COVID-19 has been devastating, disturbing, disruptive.  Yet, we’ve learned social distancing and made a habit out of safe health practices we never took so seriously in the past.  We’re more diligent now, washing our hands, using hand cleaners, spraying everything we touch, fist bumping, etc.  Curb service grocery stores, restaurants, online shopping now delivered right to our doorstep are conveniences we are growing accustom to. Teledoc services have become more prevalent, saving time, money, gas, and helping to prevent the spread of viruses and flus.  More people are working from home, with more flexible schedules.  Air quality is improving in the big cities, with fewer cars on the road. 

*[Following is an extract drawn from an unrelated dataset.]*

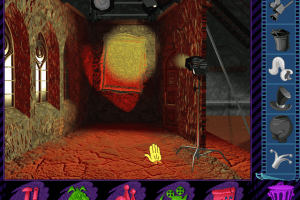
This screenshot has height=200, width=300. I want to click on light, so click(182, 61).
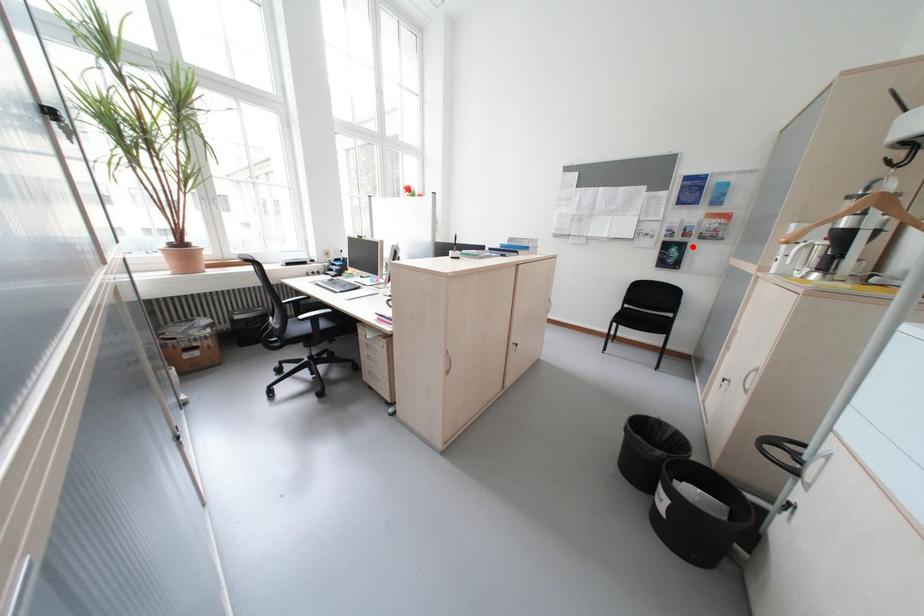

Parents have learned the value of teachers…. They have discovered home schooling is not for the faint hearted, and new math has to be learned together by both parent and student!  Families learned how much they valued their families when we could not visit and hug our 80-year-old parents for fear of spreading germs. So, what did we do? Drive by birthdays, Mother’s Day, Father’s Day, Holidays, both joyous and sometimes disappointing, we learned that hugs and regular contact are essential for life.  Adult children are finding the time to include their aging parents in their schedules.  It is more intentional now.  What did Joni Mitchell sing? “Don’t it always seem to go, that you don’t know what you‘ve got till it’s gone.”

In all of this we shall survive and overcome, this experience gives us an opportunity to grow and be creative… not a new norm, … but a new growth… a new experience!